Saturday, April 21, 2012

Letting Go


Ryder climbed up the yellow wall on the playground. He stood gripping the top of the wall with one hand, the blue railing of the doorway with his other, and he was nudging his foot slowly over. He looked so big, way up high with his shiny shoes and his MTSU hoodie that he had dressed himself in for our February picnic and park day. Kids were laughing and running, and Ryder was silent and concentrating. In just a few moments, hands and feet came together, and he was running on the top level of the playgym, ready to slide down and start all over again.

He was oblivious to my fears below as I let him climb. I let him hold on with one hand while he reached for that bar with another. I watched as his tongue traced his lips in his concentrating pose. I wanted to tell him not to climb so high, not to let go with his hand, and most definitely to not stick his tongue out.... because every mother knows that is a sure way to bite your tongue completely off. But I didn't. I stood there silently, and I let him climb.

I stay at home with Ryder now, and we plan to homeschool when that comes...but no matter how much I am with him, I can't stop the process of being a mother learning to let go, and he is just three. I don't miss him being a little baby at all. I most definitely don't want to go back to those days of babbles and drools and me being his only means of locomotion. So much of my joy in him is learning who he is, and watching the boy, and eventually (very, very eventually :), the man he is on his way to becoming. But fighting that motherly urge to fix all his troubles and jump up every time he falls takes effort, and lots of it! And he is JUST THREE. His troubles usually revolve around an issue with sharing or with who is going to be Batman today, and while those are major to him, I know they are such small things compared to what he is going to face as he gets older. And there is a line, a tiny, almost invisible line that I am going to have to learn as a mother between letting him work things out on his own, and between keeping him safe and protected, and sweet and nice in a world that does not promote sweetness and niceness.

He is just three, and today he climbed all the way up the sunny yellow wall. And I watched silently...from my place directly beneath him, ready to catch him if he fell. (And I use catch loosely, because it would have more accurately been a softening of the fall, as both of us landed in a tangled heap on the ground).

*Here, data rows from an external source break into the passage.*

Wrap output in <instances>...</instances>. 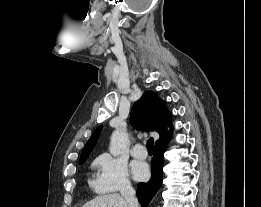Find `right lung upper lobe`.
<instances>
[{"mask_svg": "<svg viewBox=\"0 0 261 207\" xmlns=\"http://www.w3.org/2000/svg\"><path fill=\"white\" fill-rule=\"evenodd\" d=\"M131 125L138 130L156 131L160 137L156 141L165 143L170 140L171 133L166 127L173 130L171 113L166 108V102L161 100L155 92L147 91L136 101L131 111ZM102 127H98L86 143L80 159L88 157L95 146Z\"/></svg>", "mask_w": 261, "mask_h": 207, "instance_id": "cb5924a9", "label": "right lung upper lobe"}]
</instances>
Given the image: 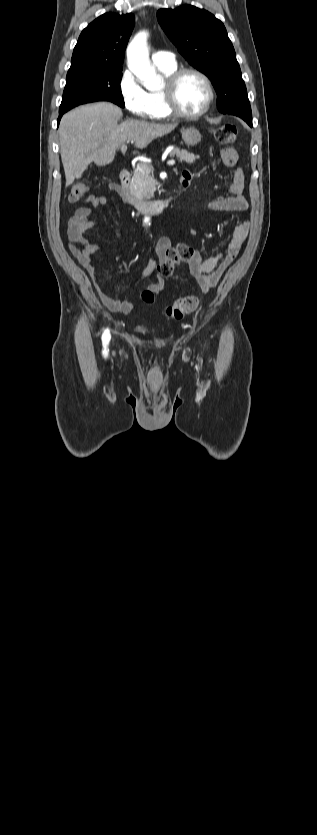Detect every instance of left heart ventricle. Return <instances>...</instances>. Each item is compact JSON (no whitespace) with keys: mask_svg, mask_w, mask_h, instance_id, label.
Listing matches in <instances>:
<instances>
[{"mask_svg":"<svg viewBox=\"0 0 317 835\" xmlns=\"http://www.w3.org/2000/svg\"><path fill=\"white\" fill-rule=\"evenodd\" d=\"M176 97L181 110L192 114L204 106L208 91L200 77L187 74L179 82Z\"/></svg>","mask_w":317,"mask_h":835,"instance_id":"left-heart-ventricle-1","label":"left heart ventricle"}]
</instances>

I hope I can always be standing beneath him, as I'm waiting for Ryder to grow and climb, even when one day, when he's older than three, and he's climbing out of my reach.

***Written in February 2011, but not posted.

Growing Up

I hold you in my lap now, and wonder how you ever fit curled up in my arms, with your long legs that reach to the floor, and slender arms that can squeeze the tightest hugs. After bathtime is the best with hair sticking up everywhere that smells of No More Tears shampoo, and a belly just starting to lose that toddler roundness, and wrinkly toes and a shiny clean face that I know will only last until the next jelly sandwich...if that long. And it takes extra long to comb your hair and brush your teeth and get on your pajamas because I am listening to you rattle off stories and questions and songs and happiness and right now, you still fit in my lap, head tucked underneath my chin, warm and cuddly, and full of warmth.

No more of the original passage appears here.